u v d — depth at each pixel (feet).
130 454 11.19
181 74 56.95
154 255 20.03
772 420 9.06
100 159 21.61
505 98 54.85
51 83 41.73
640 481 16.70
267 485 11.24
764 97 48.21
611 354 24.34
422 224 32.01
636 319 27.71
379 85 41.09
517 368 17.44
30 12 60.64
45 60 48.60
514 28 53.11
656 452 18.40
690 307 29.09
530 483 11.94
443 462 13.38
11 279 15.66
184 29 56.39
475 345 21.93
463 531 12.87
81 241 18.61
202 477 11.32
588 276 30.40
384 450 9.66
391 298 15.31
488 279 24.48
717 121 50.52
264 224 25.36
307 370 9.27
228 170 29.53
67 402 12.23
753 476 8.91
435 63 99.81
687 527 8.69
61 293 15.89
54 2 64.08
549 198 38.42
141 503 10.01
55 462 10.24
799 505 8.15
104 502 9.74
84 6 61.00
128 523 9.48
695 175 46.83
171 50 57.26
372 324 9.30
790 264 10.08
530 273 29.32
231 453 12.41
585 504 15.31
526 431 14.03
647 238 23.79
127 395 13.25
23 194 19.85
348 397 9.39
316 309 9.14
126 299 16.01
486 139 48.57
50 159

:::

Set all of the material down once more, unchanged.

◆ RESPONSE BOX:
u v d — depth at each pixel (feet).
130 454 11.19
181 74 56.95
154 255 20.03
772 420 9.06
100 159 21.61
505 98 54.85
51 83 41.73
640 481 16.70
267 485 11.24
764 97 48.21
611 354 24.34
422 224 32.01
636 319 27.71
379 85 41.09
517 368 17.44
30 12 60.64
45 60 48.60
514 28 53.11
656 452 18.40
690 307 29.09
530 483 11.94
443 462 13.38
11 279 15.66
184 29 56.39
475 345 21.93
463 531 12.87
81 241 18.61
202 477 11.32
588 276 30.40
384 450 9.66
391 298 15.31
488 279 24.48
717 121 50.52
264 224 25.36
307 370 9.27
228 170 29.53
67 402 12.23
753 476 8.91
435 63 99.81
687 527 8.69
61 293 15.89
54 2 64.08
549 198 38.42
141 503 10.01
55 462 10.24
799 505 8.15
104 502 9.74
84 6 61.00
128 523 9.48
695 175 46.83
171 50 57.26
372 324 9.30
790 264 10.08
530 273 29.32
231 453 12.41
585 504 15.31
526 431 14.03
647 238 23.79
127 395 13.25
23 194 19.85
348 397 9.39
316 309 9.14
126 299 16.01
486 139 48.57
50 159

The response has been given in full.